Astronaut shows off vintage Nobel Prize in space — and talks ‘quantum dots’ ISS experiment (video) (Image Credit: Space.com)
Nobel Prize-winning work is flying in space as we speak.
The International Space Station (ISS) is hosting a quantum experiment based on a discovery made by new Nobel laureate Moungi Bawendi, a French-born American/Tunisian chemist.
Bawendi, who won the 2023 Nobel Prize in Chemistry, called the ISS on Monday (Dec. 11) alongside fellow physics Nobel laureate Ferenc Krausz.
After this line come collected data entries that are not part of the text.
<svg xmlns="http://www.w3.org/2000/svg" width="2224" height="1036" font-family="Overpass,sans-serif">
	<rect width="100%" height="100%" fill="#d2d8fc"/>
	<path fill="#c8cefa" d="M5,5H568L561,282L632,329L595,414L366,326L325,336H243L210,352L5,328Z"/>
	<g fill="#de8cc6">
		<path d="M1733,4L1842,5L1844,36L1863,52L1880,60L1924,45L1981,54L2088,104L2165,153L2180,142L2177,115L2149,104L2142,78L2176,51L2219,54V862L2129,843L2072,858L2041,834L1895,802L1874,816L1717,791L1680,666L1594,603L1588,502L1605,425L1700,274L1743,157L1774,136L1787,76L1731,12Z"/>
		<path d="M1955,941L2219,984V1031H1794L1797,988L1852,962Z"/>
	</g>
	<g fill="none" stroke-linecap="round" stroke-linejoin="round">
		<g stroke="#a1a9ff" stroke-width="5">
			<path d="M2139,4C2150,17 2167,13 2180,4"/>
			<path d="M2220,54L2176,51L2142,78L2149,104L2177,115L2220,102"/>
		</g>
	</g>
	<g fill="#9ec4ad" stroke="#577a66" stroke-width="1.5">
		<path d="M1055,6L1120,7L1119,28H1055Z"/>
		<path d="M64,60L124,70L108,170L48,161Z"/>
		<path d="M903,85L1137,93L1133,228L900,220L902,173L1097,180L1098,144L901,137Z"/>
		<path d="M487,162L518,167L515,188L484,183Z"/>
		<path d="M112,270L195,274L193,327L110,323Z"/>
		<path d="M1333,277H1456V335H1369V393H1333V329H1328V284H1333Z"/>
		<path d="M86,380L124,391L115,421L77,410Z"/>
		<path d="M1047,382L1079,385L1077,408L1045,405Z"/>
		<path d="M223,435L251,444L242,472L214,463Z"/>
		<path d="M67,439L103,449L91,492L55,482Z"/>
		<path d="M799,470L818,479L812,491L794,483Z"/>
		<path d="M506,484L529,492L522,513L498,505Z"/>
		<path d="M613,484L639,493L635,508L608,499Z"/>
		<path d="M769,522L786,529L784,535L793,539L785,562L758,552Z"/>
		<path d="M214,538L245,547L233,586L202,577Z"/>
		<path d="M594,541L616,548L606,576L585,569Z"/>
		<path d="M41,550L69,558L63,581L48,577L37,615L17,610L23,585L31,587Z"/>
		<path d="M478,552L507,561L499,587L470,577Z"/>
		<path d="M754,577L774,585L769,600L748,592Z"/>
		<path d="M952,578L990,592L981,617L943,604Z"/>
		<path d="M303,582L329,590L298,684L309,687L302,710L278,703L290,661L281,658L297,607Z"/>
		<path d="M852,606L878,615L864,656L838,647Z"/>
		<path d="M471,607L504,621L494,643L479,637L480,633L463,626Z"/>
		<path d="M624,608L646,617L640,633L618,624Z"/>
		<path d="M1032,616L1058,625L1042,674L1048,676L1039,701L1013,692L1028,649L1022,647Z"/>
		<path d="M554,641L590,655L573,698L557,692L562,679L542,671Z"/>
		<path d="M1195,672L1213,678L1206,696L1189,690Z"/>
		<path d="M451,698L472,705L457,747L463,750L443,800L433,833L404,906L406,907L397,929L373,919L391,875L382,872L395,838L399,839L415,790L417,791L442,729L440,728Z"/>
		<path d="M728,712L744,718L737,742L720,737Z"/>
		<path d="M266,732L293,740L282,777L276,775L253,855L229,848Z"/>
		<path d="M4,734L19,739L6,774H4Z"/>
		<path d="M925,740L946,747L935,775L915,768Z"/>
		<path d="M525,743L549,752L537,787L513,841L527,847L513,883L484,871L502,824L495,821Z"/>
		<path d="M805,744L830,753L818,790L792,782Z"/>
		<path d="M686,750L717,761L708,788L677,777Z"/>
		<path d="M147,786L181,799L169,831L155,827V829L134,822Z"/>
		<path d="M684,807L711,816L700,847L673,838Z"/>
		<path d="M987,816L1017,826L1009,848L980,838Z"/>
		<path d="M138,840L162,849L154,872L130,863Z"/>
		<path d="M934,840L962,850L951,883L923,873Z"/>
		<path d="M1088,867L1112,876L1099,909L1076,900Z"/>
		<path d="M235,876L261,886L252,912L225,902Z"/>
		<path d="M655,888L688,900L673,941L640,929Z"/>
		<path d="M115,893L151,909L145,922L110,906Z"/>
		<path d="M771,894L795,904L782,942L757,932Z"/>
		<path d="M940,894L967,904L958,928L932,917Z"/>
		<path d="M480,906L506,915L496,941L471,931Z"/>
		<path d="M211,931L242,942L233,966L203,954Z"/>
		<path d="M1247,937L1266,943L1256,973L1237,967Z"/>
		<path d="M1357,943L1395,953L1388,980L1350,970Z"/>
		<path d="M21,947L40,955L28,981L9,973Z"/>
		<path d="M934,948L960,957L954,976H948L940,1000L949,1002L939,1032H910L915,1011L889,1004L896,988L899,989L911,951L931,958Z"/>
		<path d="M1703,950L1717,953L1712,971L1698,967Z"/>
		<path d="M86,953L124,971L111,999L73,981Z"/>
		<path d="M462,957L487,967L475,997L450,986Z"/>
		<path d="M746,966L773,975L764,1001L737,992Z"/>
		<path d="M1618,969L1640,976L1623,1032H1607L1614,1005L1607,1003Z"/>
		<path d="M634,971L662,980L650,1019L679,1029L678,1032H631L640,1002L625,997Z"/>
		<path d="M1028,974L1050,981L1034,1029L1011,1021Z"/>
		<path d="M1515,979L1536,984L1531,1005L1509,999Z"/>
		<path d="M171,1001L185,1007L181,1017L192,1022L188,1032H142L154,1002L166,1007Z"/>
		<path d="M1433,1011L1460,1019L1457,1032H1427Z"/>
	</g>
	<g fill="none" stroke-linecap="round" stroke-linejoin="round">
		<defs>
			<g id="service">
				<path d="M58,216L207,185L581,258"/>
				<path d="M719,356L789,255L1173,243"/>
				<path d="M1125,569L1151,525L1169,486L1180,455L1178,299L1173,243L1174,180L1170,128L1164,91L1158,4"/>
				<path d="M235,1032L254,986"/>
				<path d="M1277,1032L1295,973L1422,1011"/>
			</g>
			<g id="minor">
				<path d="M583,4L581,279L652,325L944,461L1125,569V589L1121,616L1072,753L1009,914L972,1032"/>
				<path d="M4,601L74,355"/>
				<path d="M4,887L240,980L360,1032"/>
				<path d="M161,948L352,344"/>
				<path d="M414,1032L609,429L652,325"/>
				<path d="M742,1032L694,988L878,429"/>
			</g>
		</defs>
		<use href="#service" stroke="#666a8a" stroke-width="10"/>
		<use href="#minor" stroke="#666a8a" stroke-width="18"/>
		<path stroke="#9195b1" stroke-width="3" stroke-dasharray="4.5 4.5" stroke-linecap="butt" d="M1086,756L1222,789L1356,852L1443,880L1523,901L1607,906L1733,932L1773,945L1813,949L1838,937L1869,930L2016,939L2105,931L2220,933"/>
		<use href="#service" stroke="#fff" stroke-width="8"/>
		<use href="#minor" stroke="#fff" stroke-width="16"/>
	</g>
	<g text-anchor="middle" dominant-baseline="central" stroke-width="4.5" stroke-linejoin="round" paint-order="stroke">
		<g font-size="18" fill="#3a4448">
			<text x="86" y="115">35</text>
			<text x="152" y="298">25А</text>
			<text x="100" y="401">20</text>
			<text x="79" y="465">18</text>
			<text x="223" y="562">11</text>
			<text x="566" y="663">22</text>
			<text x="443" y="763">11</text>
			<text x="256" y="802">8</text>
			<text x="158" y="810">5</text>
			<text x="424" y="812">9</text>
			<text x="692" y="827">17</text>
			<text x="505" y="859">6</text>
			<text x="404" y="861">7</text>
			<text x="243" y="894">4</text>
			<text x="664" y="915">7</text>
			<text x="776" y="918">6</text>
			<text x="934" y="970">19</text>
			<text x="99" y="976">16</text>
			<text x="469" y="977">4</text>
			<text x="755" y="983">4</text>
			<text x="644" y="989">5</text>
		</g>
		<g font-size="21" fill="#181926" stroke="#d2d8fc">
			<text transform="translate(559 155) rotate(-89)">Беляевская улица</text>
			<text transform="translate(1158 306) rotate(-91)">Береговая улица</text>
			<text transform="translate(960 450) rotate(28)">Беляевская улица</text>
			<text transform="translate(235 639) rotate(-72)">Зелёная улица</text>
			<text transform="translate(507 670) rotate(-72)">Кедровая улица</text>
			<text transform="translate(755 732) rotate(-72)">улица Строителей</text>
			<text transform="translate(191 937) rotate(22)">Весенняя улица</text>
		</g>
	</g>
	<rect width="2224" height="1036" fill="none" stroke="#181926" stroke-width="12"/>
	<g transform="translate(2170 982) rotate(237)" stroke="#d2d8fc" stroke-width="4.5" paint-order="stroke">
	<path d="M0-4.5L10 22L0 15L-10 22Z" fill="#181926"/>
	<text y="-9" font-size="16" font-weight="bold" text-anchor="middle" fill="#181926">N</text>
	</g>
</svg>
Bawendi told students beforehand that science is a process of experiments that create unpredictable and yet interesting results.
“Everything you discover is a little bit new,” he said. “You might have an idea of what you expect to find. But it’s always going to be somewhat different. Sometimes it’s very different, but it’s always an adventure.”
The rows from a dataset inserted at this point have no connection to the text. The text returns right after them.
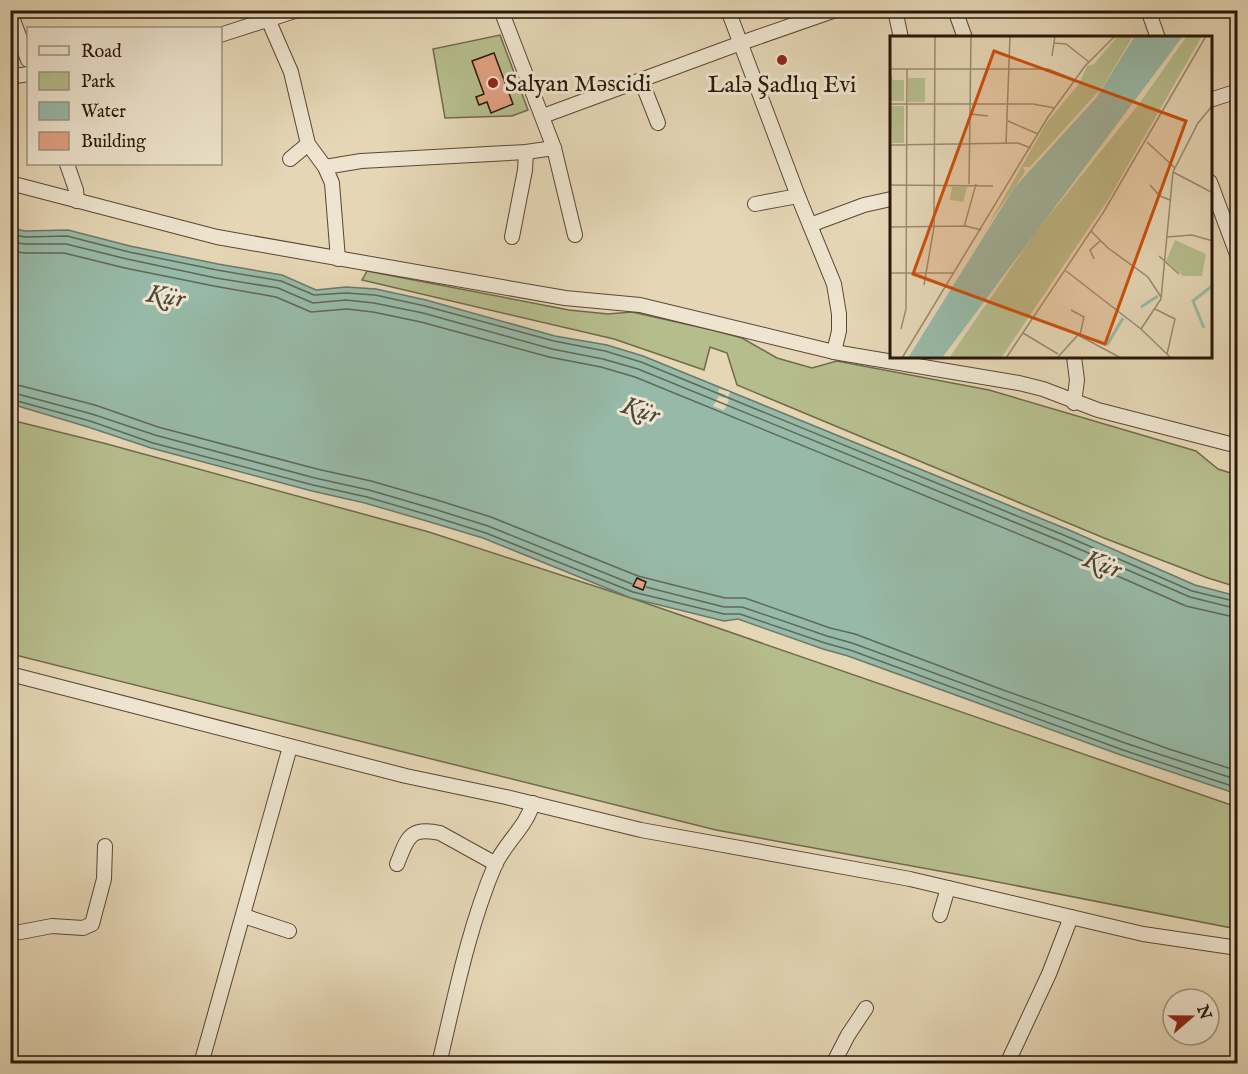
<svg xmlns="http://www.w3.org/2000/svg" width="1248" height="1074" viewBox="0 0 1248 1074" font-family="'IM FELL English',serif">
  <rect width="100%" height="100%" fill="#e5d6b5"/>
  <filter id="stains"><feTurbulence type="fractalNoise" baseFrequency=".00333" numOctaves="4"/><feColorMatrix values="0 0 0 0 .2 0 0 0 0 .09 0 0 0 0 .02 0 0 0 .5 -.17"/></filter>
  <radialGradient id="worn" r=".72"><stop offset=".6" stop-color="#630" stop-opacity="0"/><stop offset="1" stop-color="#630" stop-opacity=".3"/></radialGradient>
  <g fill="#b6bd8d" stroke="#706a4a" stroke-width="1.5">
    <path d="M500,35L528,110L512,116L445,118L433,49Z"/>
    <path d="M367,271L569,310L608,314L632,312L712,330L742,338L777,358L812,368L837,361L989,390L1196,451L1218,469L1237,475V587L1208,578L1104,538L737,385L727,353L710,347L704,370L614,339L362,280Z"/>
    <path d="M11,420L107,444L429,532L631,598L1237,807V929L972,877L716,830L11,654Z"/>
  </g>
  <path fill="#97baa8" stroke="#6b7968" stroke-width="1.5" d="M11,228L25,231L68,230L130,246L218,264L282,275L316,290L346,287L376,289L426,300L555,336L607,345L643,356L1069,530L1195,585L1237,596V794L1121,755L848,656L823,649L738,619L724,621L631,598L483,538L430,522L365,503L312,491L151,448L88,427L11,404Z"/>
  <path fill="#e5d6b5" d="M719,389L730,392L727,399L729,400L725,409L723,410L713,406L719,396L725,398L726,395L718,392Z"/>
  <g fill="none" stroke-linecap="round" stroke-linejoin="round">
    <g stroke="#606858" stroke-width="1.5">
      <path d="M10,234L25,237L67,236L129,252L217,270L281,281L314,295L346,293L375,295L425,306L554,341L605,351L641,362L1066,536L1192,591L1238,602"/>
      <path d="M10,242L25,244H66L127,259L216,278L278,288L313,303L346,300L374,303L423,313L552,349L603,359L638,369L1063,542L1190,597L1238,609"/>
      <path d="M10,251L25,253H64L125,268L214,286L276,297L311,312L347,309L373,312L421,322L549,357L601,367L635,377L1060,551L1186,606L1238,618"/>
      <path d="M10,383L95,405L158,427L317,469L371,481L437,500L491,517L638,576L725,598H745L830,628L855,634L995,687L1169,749L1238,771"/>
      <path d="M10,392L92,414L155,435L315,478L369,490L434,509L488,526L632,584"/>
      <path d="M10,399L90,421L153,443L313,485L367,497L432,516L486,533L633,592L724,614H740L825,643L850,650L1123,750L1238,788"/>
      <path d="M646,587L724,607H742L827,636L852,643L1125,743L1238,780"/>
    </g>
  </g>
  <g fill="#e1a183" stroke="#2a1708" stroke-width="1.5">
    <path d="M494,53L513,104L491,113L487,102L479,105L476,97L484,94L472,61Z"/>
    <path d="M637,578L646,582L643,590L633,586Z"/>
  </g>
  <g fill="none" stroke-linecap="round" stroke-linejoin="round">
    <defs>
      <g id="street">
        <path d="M264,10L291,72L308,144L325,167L332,183L338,259"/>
        <path d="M501,10L554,148L575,235"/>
        <path d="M728,10L798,196L834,284L839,314V331L834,352"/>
        <path d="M895,10L901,38"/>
        <path d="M955,10L965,38"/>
        <path d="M1148,10L1158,38"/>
        <path d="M10,12L28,60"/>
        <path d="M220,35L298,10"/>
        <path d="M10,77L28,74"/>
        <path d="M641,80L658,123"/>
        <path d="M1210,100L1238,91"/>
        <path d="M543,116L741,43L836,10"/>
        <path d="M290,159L308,144"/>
        <path d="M67,164L76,190L77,201"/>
        <path d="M325,167L361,161L526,152L554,148"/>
        <path d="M1210,182L1238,257"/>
        <path d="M10,183L217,237L565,298L640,305L834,352L1019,383L1043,389L1098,410L1238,446"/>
        <path d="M755,204L798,196"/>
        <path d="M810,225L864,205L891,199"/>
        <path d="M512,237L525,170L526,152"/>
        <path d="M1074,357L1077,380L1074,403"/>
        <path d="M10,674L406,776L506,797L641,830L910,879L1143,934L1238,948"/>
        <path d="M397,864C407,840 408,826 440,833L496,864"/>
        <path d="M940,915L948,888"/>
        <path d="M244,916L289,931"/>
        <path d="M10,934L52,926L83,928L92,924L104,879L105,846"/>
        <path d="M201,1064L290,747"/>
        <path d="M439,1064C455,997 468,929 495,865C505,843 526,827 533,803"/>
        <path d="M833,1064L848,1035L866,1008"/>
        <path d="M1007,1064L1049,974L1071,917"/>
      </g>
    </defs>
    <use href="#street" stroke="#594733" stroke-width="16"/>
    <use href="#street" stroke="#eee4cf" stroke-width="14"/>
  </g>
  <g fill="#8f2418" stroke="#eee4cf" stroke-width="2">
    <circle cx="782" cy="60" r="6"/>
    <circle cx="493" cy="83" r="6"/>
  </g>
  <g text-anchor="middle" stroke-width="6" stroke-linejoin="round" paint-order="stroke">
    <g font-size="24" fill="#2a1708" stroke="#eee4cf" text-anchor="start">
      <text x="505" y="91">Salyan Məscidi</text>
      <text x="782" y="92" text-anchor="middle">Lalə Şadlıq Evi</text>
    </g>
    <g font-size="26" font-style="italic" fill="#4b4838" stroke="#eee4cf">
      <text transform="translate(166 295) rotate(9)" y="9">Kür</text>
      <text transform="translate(641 409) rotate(18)" y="9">Kür</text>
      <text transform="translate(1103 563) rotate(20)" y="9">Kür</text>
    </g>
  </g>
  <g transform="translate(890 36)">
    <rect width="322" height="322" fill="#e5d6b5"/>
    <path d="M228,0H243L213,50L140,131H133L135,136L97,191L157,86L189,48L197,30L203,29ZM297,0H312L218,164L111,322H59L146,196L249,68ZM0,34L3,44H14V65H0ZM18,42H35V66H18ZM0,70H14V107H2ZM62,151H77L73,166L60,164ZM285,204L316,218L312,240H293L276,225Z" fill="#b6bd8d"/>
    <path d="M245,0H293L52,322H18L124,152L206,62Z" fill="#97baa8"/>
    <path fill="none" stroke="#97baa8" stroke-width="3" d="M251,271L268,260M314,292L303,265L323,249M217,309L233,282"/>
    <path fill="none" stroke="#9a8a70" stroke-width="1.5" d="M164,7L176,8L199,26M162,20L165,0M0,33H158L185,44M0,68H143L165,72M80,78L98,80M118,85L148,98M257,106L285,132M116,108L120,0M0,109L128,107L141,112M283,136L323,157M79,148L81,0M0,149L103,150M260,149L270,160L280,164M0,191L76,190L91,194M74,191L86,148M201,195L218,212L258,241L271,261M277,201L302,199L323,205M269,220L289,238M204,223L200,214L210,205M176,235L251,293M0,237H64M34,249L44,191L45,0M265,273L285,283L277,318M181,274L194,281L190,299M11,293L16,273L17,33M133,297L168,318M12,322L158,81L195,30L225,0M116,322L213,177L316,0M167,322L188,299L231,322M281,322L251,293L271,263L283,136L308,87L323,69"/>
    <path fill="#cc4f0b" fill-opacity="0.15" stroke="#cc4f0b" stroke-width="3" d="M104,15L296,85L215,308L23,238Z"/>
    <rect width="322" height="322" fill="none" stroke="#2a1708" stroke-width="3"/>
  </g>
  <rect width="1248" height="1074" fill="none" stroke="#e5d6b5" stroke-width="36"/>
  <rect x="12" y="12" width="1224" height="1050" fill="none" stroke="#2a1708" stroke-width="3"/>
  <rect x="18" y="18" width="1212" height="1038" fill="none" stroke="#2a1708" stroke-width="1.5"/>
  <rect x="27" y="27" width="195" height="138" fill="#eee4cf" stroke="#a0927f" stroke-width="1.5"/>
  <rect x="39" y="46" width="30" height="9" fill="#eee4cf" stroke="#a0927f" stroke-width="1.5"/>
  <text x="81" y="57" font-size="18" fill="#2a1708">Road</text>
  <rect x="39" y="72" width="30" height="18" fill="#b6bd8d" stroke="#a0927f" stroke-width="1.5"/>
  <text x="81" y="87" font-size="18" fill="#2a1708">Park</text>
  <rect x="39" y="102" width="30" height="18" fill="#97baa8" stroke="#a0927f" stroke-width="1.5"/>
  <text x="81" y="117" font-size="18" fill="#2a1708">Water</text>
  <rect x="39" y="132" width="30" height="18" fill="#e1a183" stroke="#a0927f" stroke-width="1.5"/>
  <text x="81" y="147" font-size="18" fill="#2a1708">Building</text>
  <g transform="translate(1191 1017) rotate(70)"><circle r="28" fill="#eee4cf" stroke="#a0927f" stroke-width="1.5"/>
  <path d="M0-4.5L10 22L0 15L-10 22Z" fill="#8f2418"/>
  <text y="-9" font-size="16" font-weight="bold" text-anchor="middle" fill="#2a1708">N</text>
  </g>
  <rect width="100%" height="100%" filter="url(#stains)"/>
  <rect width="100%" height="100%" fill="url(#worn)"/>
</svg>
Related: Quantum chemistry experiment on ISS creates exotic 5th state of matter
Bawendi won the Nobel Prize for his applications of quantum dots, which are semiconductor nanocrystals. Most Samsung televisions today use quantum dots, based on a gallium nitride diode invented in the late 1990s. “The quantum dots absorb some of that blue light and reimage as green and red,” he explained.
Now similar tech is being tested outside the ISS for stability in space, which got Bawendi’s attemtion during the livestreamed call with commander Andreas Mogensen, an astronaut with the European Space Agency. “Do you like, baby them or feed them? What do you do with them, if anything?”
Today, I will be speaking with two Nobel Prize laureates from 2023, Ferenc Krausz and Moungi Bawendi, who are currently in Stockholm, Sweden. They have been awarded prizes in the fields of physics and chemistry, respectively, for their groundbreaking work with superfast lasers… pic.twitter.com/VvINDd3cndDecember 11, 2023
The ISS experiment is called the Materials International Space Station Experiment-18-NASA (MISSE-18-NASA), which is part of a series of passive payloads mounted outside the ISS using the Japanese Kibo robotic arm.
Mogensen emphasized that the Expedition 70 crew’s involvement is getting the experiment properly mounted on the arm for future mounting. “Then it runs more or less autonomously once it’s outside,” he said.
“Well, we’ll see how they behave when they come back to Earth,” Bawendi responded. Each “outside” set of experiments is rotated every six months, so we might learn more about this work in 2024 or early 2025 once they are returned to Earth.
Mogensen, who is from Denmark, also showed off a space surprise: it turns out the medal of Danish physicist Niels Bohr is on the ISS with him right now. The 1922 prize for Bohr was based on his work examining the atom, a fundamental unit of particle physics. The medal is on loan from the Museum of National History in Denmark, according to a post Mogensen made on X (formerly Twitter).
Mogensen did not explain upon which ship the Nobel flew to orbit, but ESA materials said he “brought (the medal) with him”, suggesting it flew on board SpaceX Crew Dragon. As Mogensen carefully worked to hold the medal up before the camera, Mogensen joked he had to be careful that items “do not fly away” from him in weightlessness.
Bohr once donated his Nobel Prize medal to a 1940 U.S.-backed effort to raise funds for Finland during the 1939-1940 Winter War, following the internationally condemned invasion of Finland by the Soviet Union. Fellow laureate August Krogh donated his as well to that cause. An anonymous buyer bought both medals and gave them to the Danish national museum, where the Nobels remain in the permanent collection, according to the Nobel Prize website.
“To me, the Nobel Prize is something very important,” Mogensen added. “It’s a symbol for humankind’s never-ending curiosity, and the desire to explore, and passion to learn. It is also a symbol for not only learning new things, but also communicating that: publishing it, writing about it and talking about it and spreading that knowledge, our threshold of knowledge for humankind.”